Sunday, October 16, 2011

Fleeting Permanence of Knowledge on the Web

What an appropriate topic today.

Considering the work I had done yesterday on the list of links for Northern Virginia history resources disappeared along with work I had done days earlier, even without a obvious keystroke, I am too familiar with this concept.

But it was reinforced this evening when looking at the Wikipedia article for IndyCar driver, Dan Wheldon. Wheldon was killed today in a wreck and like thousands of others eager to learn more about him, I Googled him to find out more about the crash and his career. I took note of the Wikipedia entry with the cautionary note: "This article is about a person who has recently died.
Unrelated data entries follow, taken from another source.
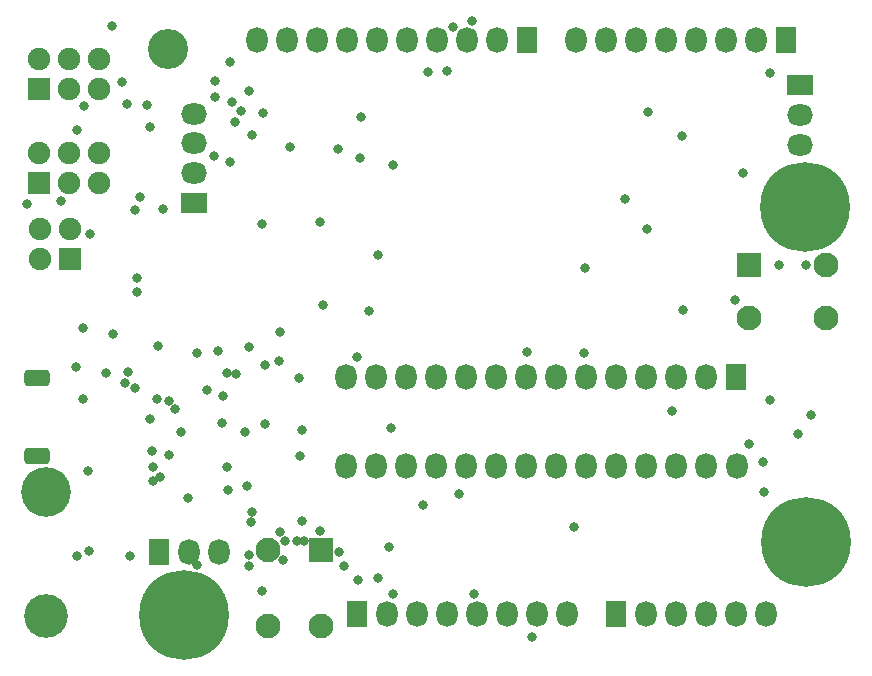
<source format=gbs>
G04*
G04 #@! TF.GenerationSoftware,Altium Limited,Altium Designer,20.0.13 (296)*
G04*
G04 Layer_Color=16711935*
%FSLAX44Y44*%
%MOMM*%
G71*
G01*
G75*
%ADD27R,1.9000X1.9000*%
%ADD56R,1.9000X1.9000*%
%ADD57C,1.9000*%
%ADD58O,2.2000X1.8000*%
%ADD59R,2.2000X1.8000*%
%ADD60O,1.8000X2.2000*%
%ADD61R,1.8000X2.2000*%
%ADD62C,3.4000*%
%ADD63C,3.7000*%
%ADD64C,4.2000*%
%ADD65C,2.1000*%
%ADD66R,2.1000X2.1000*%
%ADD67R,2.1000X2.1000*%
%ADD68C,7.6000*%
G04:AMPARAMS|DCode=69|XSize=2.18mm|YSize=1.43mm|CornerRadius=0.4025mm|HoleSize=0mm|Usage=FLASHONLY|Rotation=0.000|XOffset=0mm|YOffset=0mm|HoleType=Round|Shape=RoundedRectangle|*
%AMROUNDEDRECTD69*
21,1,2.1800,0.6250,0,0,0.0*
21,1,1.3750,1.4300,0,0,0.0*
1,1,0.8050,0.6875,-0.3125*
1,1,0.8050,-0.6875,-0.3125*
1,1,0.8050,-0.6875,0.3125*
1,1,0.8050,0.6875,0.3125*
%
%ADD69ROUNDEDRECTD69*%
%ADD70C,0.8000*%
D27*
X38676Y322556D02*
D03*
D56*
X12566Y387260D02*
D03*
X12666Y466610D02*
D03*
D57*
X37966Y387260D02*
D03*
X63366D02*
D03*
X12566Y412660D02*
D03*
X37966D02*
D03*
X63366D02*
D03*
X63466Y492010D02*
D03*
X38066D02*
D03*
X12666D02*
D03*
X63466Y466610D02*
D03*
X38066D02*
D03*
X13276Y347956D02*
D03*
Y322556D02*
D03*
X38676Y347956D02*
D03*
D58*
X143716Y420560D02*
D03*
Y395160D02*
D03*
Y445760D02*
D03*
X656716Y444360D02*
D03*
Y418960D02*
D03*
D59*
X143716Y369760D02*
D03*
X656716Y469760D02*
D03*
D60*
X164466Y75010D02*
D03*
X139066D02*
D03*
X197216Y508010D02*
D03*
X222616D02*
D03*
X248016D02*
D03*
X273416D02*
D03*
X298816D02*
D03*
X324216D02*
D03*
X349616D02*
D03*
X375016D02*
D03*
X400416D02*
D03*
X307009Y22357D02*
D03*
X332409D02*
D03*
X357809D02*
D03*
X383209D02*
D03*
X408609D02*
D03*
X434009D02*
D03*
X459409D02*
D03*
X619216Y507760D02*
D03*
X593816D02*
D03*
X568416D02*
D03*
X543016D02*
D03*
X517616D02*
D03*
X492216D02*
D03*
X466816D02*
D03*
X628170Y22357D02*
D03*
X602770D02*
D03*
X577370D02*
D03*
X551970D02*
D03*
X526570D02*
D03*
X272579Y147020D02*
D03*
X297979D02*
D03*
X323379D02*
D03*
X348779D02*
D03*
X374179D02*
D03*
X399579D02*
D03*
X424979D02*
D03*
X450379D02*
D03*
X475779D02*
D03*
X501179D02*
D03*
X526579D02*
D03*
X551979D02*
D03*
X577379D02*
D03*
X603679D02*
D03*
X272579Y222520D02*
D03*
X297979D02*
D03*
X323379D02*
D03*
X348779D02*
D03*
X374179D02*
D03*
X399579D02*
D03*
X424979D02*
D03*
X450379D02*
D03*
X475779D02*
D03*
X501179D02*
D03*
X526579D02*
D03*
X551979D02*
D03*
X577379D02*
D03*
D61*
X113666Y75010D02*
D03*
X425816Y508010D02*
D03*
X281609Y22357D02*
D03*
X644616Y507760D02*
D03*
X501170Y22357D02*
D03*
X602679Y222520D02*
D03*
D62*
X121966Y500760D02*
D03*
D63*
X17966Y20455D02*
D03*
D64*
Y125510D02*
D03*
D65*
X206304Y76550D02*
D03*
Y11550D02*
D03*
X251304D02*
D03*
X613466Y272760D02*
D03*
X678466D02*
D03*
Y317760D02*
D03*
D66*
X251304Y76550D02*
D03*
D67*
X613466Y317760D02*
D03*
D68*
X135466Y21260D02*
D03*
X660966Y366510D02*
D03*
X662190Y83191D02*
D03*
D69*
X10716Y222260D02*
D03*
Y156260D02*
D03*
D70*
X311827Y402456D02*
D03*
X224800Y417340D02*
D03*
X202450Y446388D02*
D03*
X429724Y2403D02*
D03*
X236804Y84138D02*
D03*
X167882Y206381D02*
D03*
X188906Y130509D02*
D03*
X107752Y160471D02*
D03*
X270912Y62398D02*
D03*
X218784Y67999D02*
D03*
X171808Y146348D02*
D03*
X172069Y127079D02*
D03*
X86682Y454094D02*
D03*
X113399Y249197D02*
D03*
X613498Y165876D02*
D03*
X179111Y225593D02*
D03*
X145896Y63913D02*
D03*
X44866Y71606D02*
D03*
X54406Y75097D02*
D03*
X193157Y108402D02*
D03*
X192150Y99640D02*
D03*
X173712Y404833D02*
D03*
X200850Y352335D02*
D03*
X75460Y258944D02*
D03*
X114649Y138364D02*
D03*
X43807Y231059D02*
D03*
X234757Y177531D02*
D03*
X234816Y100562D02*
D03*
X138716Y120634D02*
D03*
X112163Y203908D02*
D03*
X50293Y451961D02*
D03*
X266561Y74550D02*
D03*
X44477Y432069D02*
D03*
X220807Y83968D02*
D03*
X230647Y83863D02*
D03*
X166966Y184160D02*
D03*
X73793Y519726D02*
D03*
X284847Y443176D02*
D03*
X132371Y176366D02*
D03*
X145971Y243293D02*
D03*
X164151Y244381D02*
D03*
X108928Y146558D02*
D03*
X190113Y247959D02*
D03*
X381000Y39247D02*
D03*
X284315Y408203D02*
D03*
X508736Y373111D02*
D03*
X625839Y125196D02*
D03*
X631647Y480470D02*
D03*
X608509Y395385D02*
D03*
X601687Y288360D02*
D03*
X473429Y243159D02*
D03*
X425947Y243627D02*
D03*
X312044Y38641D02*
D03*
X190069Y72470D02*
D03*
X89313Y70989D02*
D03*
X108751Y135094D02*
D03*
X54171Y143075D02*
D03*
X215997Y236304D02*
D03*
X216360Y260618D02*
D03*
X204005Y182690D02*
D03*
X154460Y211662D02*
D03*
X87586Y226876D02*
D03*
X69466Y226049D02*
D03*
X2279Y368977D02*
D03*
X193048Y427518D02*
D03*
X160566Y410028D02*
D03*
X189993Y465329D02*
D03*
X173990Y489333D02*
D03*
X178015Y438301D02*
D03*
X161538Y459904D02*
D03*
X201041Y41510D02*
D03*
X265735Y415633D02*
D03*
X250620Y354292D02*
D03*
X655247Y174588D02*
D03*
X625658Y150521D02*
D03*
X474714Y315404D02*
D03*
X558067Y279256D02*
D03*
X368052Y123351D02*
D03*
X465700Y95586D02*
D03*
X299025Y52368D02*
D03*
X84908Y218059D02*
D03*
X186507Y176333D02*
D03*
X233617Y155964D02*
D03*
X49247Y263951D02*
D03*
X49708Y204373D02*
D03*
X171444Y225922D02*
D03*
X127625Y195438D02*
D03*
X203600Y232803D02*
D03*
X337320Y114193D02*
D03*
X93428Y213580D02*
D03*
X106231Y187421D02*
D03*
X216837Y91797D02*
D03*
X250685Y92471D02*
D03*
X308401Y78446D02*
D03*
X122404Y156684D02*
D03*
Y202332D02*
D03*
X190330Y62619D02*
D03*
X282469Y50601D02*
D03*
X183040Y448032D02*
D03*
X106154Y434622D02*
D03*
X161832Y473414D02*
D03*
X82879Y472805D02*
D03*
X55597Y343517D02*
D03*
X95147Y306705D02*
D03*
Y294688D02*
D03*
X299332Y325891D02*
D03*
X252910Y283371D02*
D03*
X232810Y222166D02*
D03*
X281434Y239794D02*
D03*
X661904Y317651D02*
D03*
X638681Y317559D02*
D03*
X30975Y372148D02*
D03*
X97501Y375282D02*
D03*
X93295Y364147D02*
D03*
X117594Y364719D02*
D03*
X341496Y480984D02*
D03*
X103816Y453374D02*
D03*
X358156Y481815D02*
D03*
X175543Y455480D02*
D03*
X666008Y190875D02*
D03*
X631618Y202979D02*
D03*
X310644Y179515D02*
D03*
X291574Y278587D02*
D03*
X362556Y518857D02*
D03*
X556426Y427176D02*
D03*
X527479Y348411D02*
D03*
X528386Y447453D02*
D03*
X378701Y524530D02*
D03*
X548014Y194271D02*
D03*
M02*

</source>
Some information, such as that pertaining to the circumstances of the person's death and surrounding events, may change as more facts become known."

Amazing how quickly Wikipedia contributors will post info on a famous or infamouse person's death! This was something I paid particular attention to last spring when the death of actor Jeff Conaway was imminent. Conaway had a documented history of substance abuse and was on life support so his actual death was not a surprise and yet following the dozens of changes to his Wikipedia article in the week before his death was sadly fascinating. So bizarre to watch the apparent throwdown among Wikipedia contributors to see who would get his actual death information correct!

Fleeting but correctable.

Thinking back to the times when I would need to get a correction in a newspaper and people would remind me that no one ever reads the corrections. While that might largely be true, at least the facts would get printed in hard copy, there for the permanent record. This consideration remains with me when I consult historical newspaper sources for information and I remind myself to check the issues following a specific news item, just to see if anything had changed. I have found cases of critically ill and injured people who were reported to be dead but actually survived and subsequent clarifications appeared in the paper. But this was more than one hundred years ago. And what about those erroneous reports that were never corrected?

What was the excuse or rush with Jeff Conaway? What was the rush to call the 2000 Presidential election? Tim Russert's clipboard. Wishy-washy headlines. Wrong headlines. Dewey Defeats Truman.

What about the Sago miners? I'm still waiting to hear how that got botched.

I value instant access to information and still I question all information, evaluating and balancing information and the sources of information. Where did it come from? What do I know about the source? What is the source's motive for sharing the information? In a year or twenty years from now, will this information be perceived as accurate?

So Jeff Conaway, Dan Wheldon, Tim Russert and twelve Sago miners are still dead. Web entries, articles newspapers and other sources for information still get clarified, corrected, updated and deleted.